Here are some of CourtScribes’ services:

  • An experienced court reporter oversees recording equipment and takes simultaneous notes. Digital annotations are time-linked to the recording so it’s a simple process to find and listen to actual testimony.
  • Each primary participant in the proceeding is given a discreet sound channel so that each voice is distinct, eliminating confusion caused by crosstalk. “This voice isolation feature permits a full and accurate transcription of exactly what was said — and who said it — because each channel can be listened to individually,” Unger writes.
  • Because of the quality of the recordings, court reporters are less obtrusive than in more traditional court stenography. Unger writes, “The recording process captures all words exactly as spoken — then in transcription, the audio can be replayed as needed to verify verbatim accuracy.”
  • Lawyers or other interested parties can obtain copies of the digital recording as well as the transcript, and, “With digital annotations directly “hot-linked” to the audio, points of interest are located quickly and efficiently,” Unger writes.
  • Notes and audio files can be delivered over the Internet. Unger writes, “Both log notes and audio files are transmitted over the Internet, reducing or eliminating shipping costs and delivery delays. Storage and archiving are efficient and compact. When the audio and log notes are saved as computer files, there are no cassettes to store, nor files of reporters’ paper notes to maintain.”

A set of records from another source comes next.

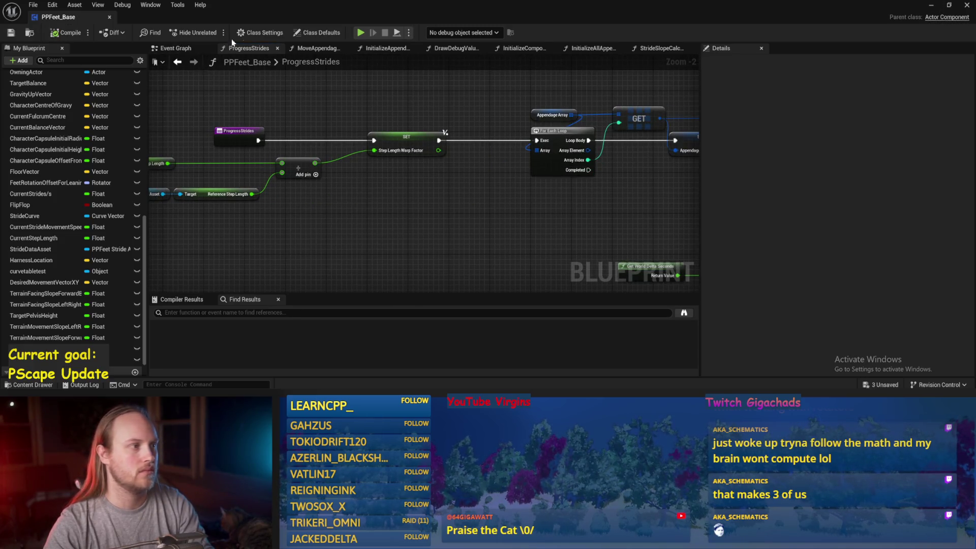
{"action": "left_click", "coordinate": [931, 5]}
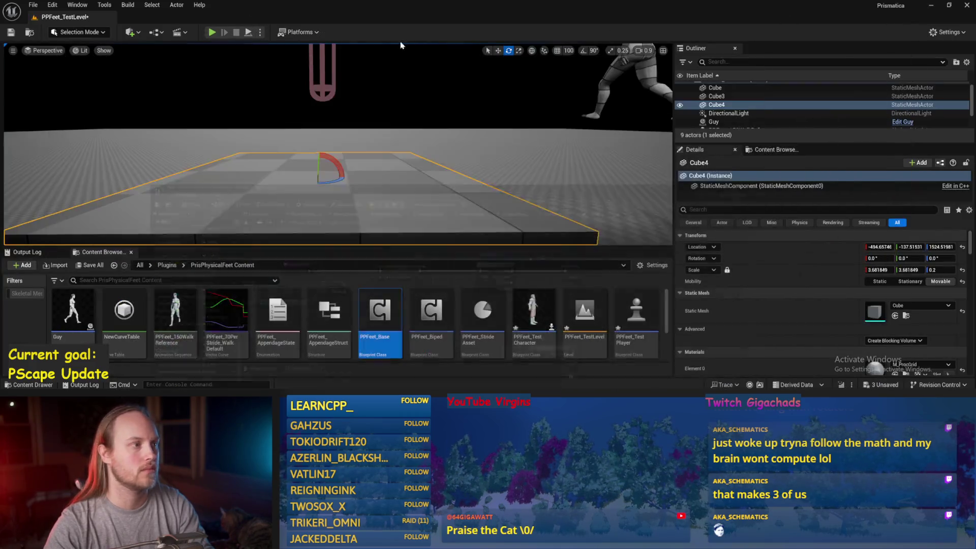
- Tilt Cube4 to about 54–56° in play to test the feet, then reopen PPFeet_Base
{"action": "mouse_move", "coordinate": [340, 171]}
{"action": "left_mouse_down"}
{"action": "mouse_move", "coordinate": [360, 164]}
{"action": "mouse_move", "coordinate": [335, 149]}
{"action": "left_mouse_up"}
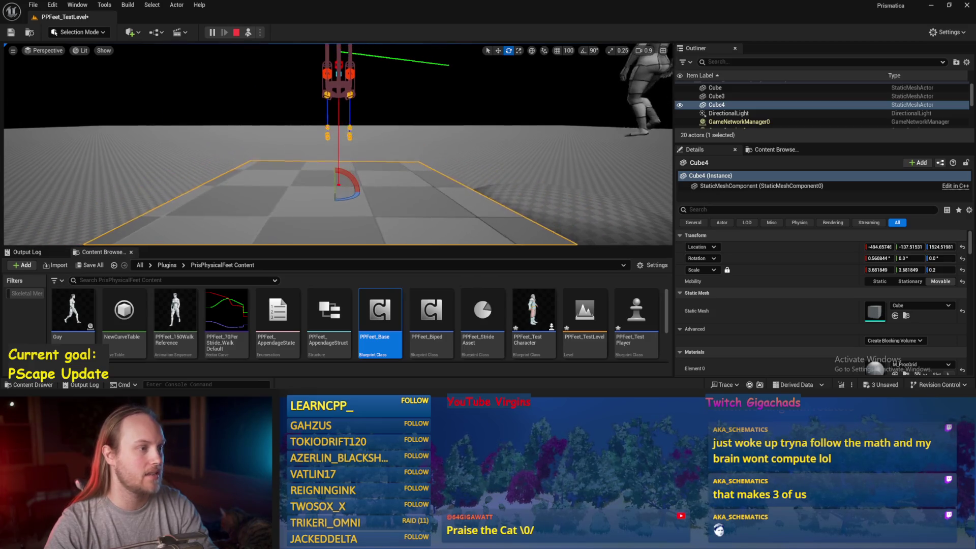
{"action": "scroll", "coordinate": [353, 146], "scroll_direction": "down", "scroll_amount": 3}
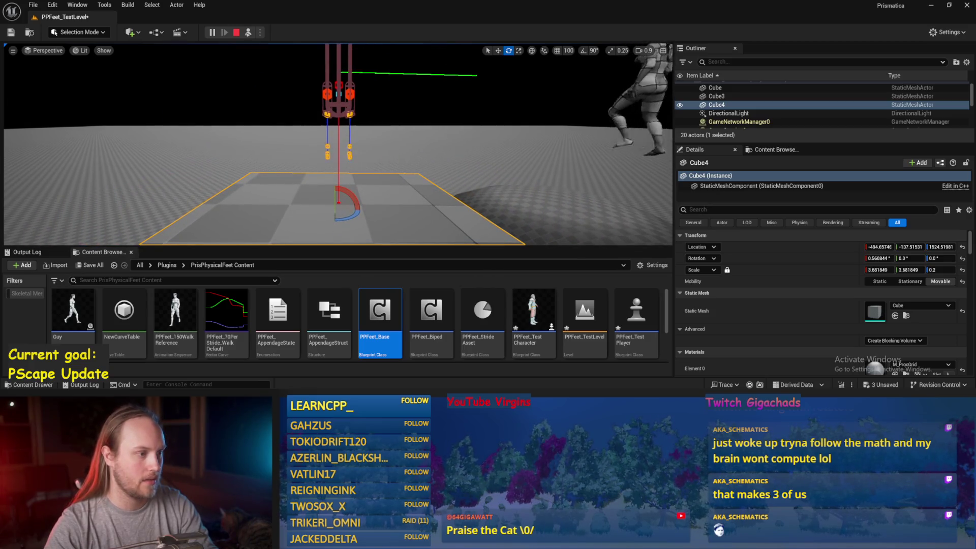
{"action": "scroll", "coordinate": [353, 147], "scroll_direction": "up", "scroll_amount": 3}
{"action": "scroll", "coordinate": [346, 142], "scroll_direction": "down", "scroll_amount": 3}
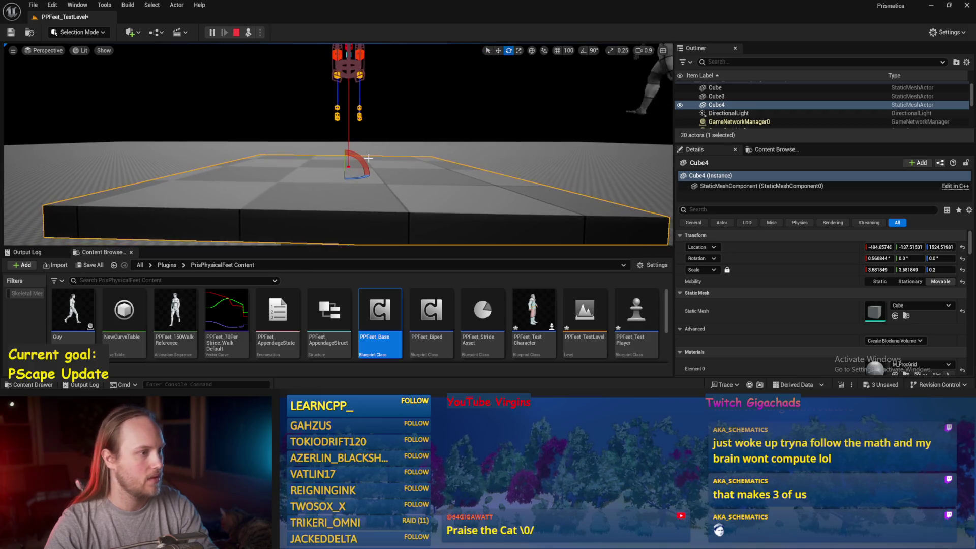
{"action": "scroll", "coordinate": [346, 141], "scroll_direction": "up", "scroll_amount": 2}
{"action": "mouse_move", "coordinate": [348, 170]}
{"action": "left_mouse_down"}
{"action": "mouse_move", "coordinate": [359, 174]}
{"action": "mouse_move", "coordinate": [318, 206]}
{"action": "mouse_move", "coordinate": [310, 201]}
{"action": "mouse_move", "coordinate": [337, 164]}
{"action": "left_mouse_up"}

Those practices lead to higher quality at lower prices. Unger writes: “Court reporting agencies in Florida charge both parties ordering a Daily transcript as much as $10/page or about $2,500 a day or about $25,000 for a two-week trial to create official transcripts delivered the next morning. CourtScribes provides up to 50% off the Daily transcripts. The company charges ~$5/page or ~$1,250 a day or ~$12,500 for a two-week trial to create the Daily transcript for both sides (saving each side as much $12,500 on a two-week trial). Twenty of these trials a year would save as much as $250,000 for each side. CourtScribes is able to leverage its process and technology to provide live and on-demand video or audio recording to attorneys in the office at marginal cost.

Attorneys not only benefit from a less expensive transcript but the video and/or audio recordings provide them with a more accurate and complete record. The digital recording reveals the demeanor of a witness and whether, for instance, they were being sarcastic. In addition, the live video and/or audio feed can be watched by attorneys in the office, allowing the office team to monitor the proceedings and more effectively assist the attorneys in the courtroom.”

The courthouse, Unger writes, isn’t the first function to be disrupted by technology. But, as with some other industries such as smartphones and e-commerce, consumers will benefit.


According to Unger: “Think for example how many of the countless unforeseen ways we now on a regular basis use the electronic cameras built into our phones to communicate with each other and facilitate our workflow, and even recording images like damage to our cars or receipts for expense reports or to identify items for purchase, or to make video calls around the world, and how integral video recording is becoming to law enforcement activities.

This, of course, is the impact disruptive technologies can have. Looking at the already successful implementations of CourtScribes’ technology and internet-based service, I can see an analogous type of phenomenon beginning to happen in the legal industry, where court reporting and videography will become a new standard, a “no-brainer” as it were, for the legal professional, and thus extend both the amount and uses of legal reporting, and its practicality and availability to a larger part of the public the legal industry serves.”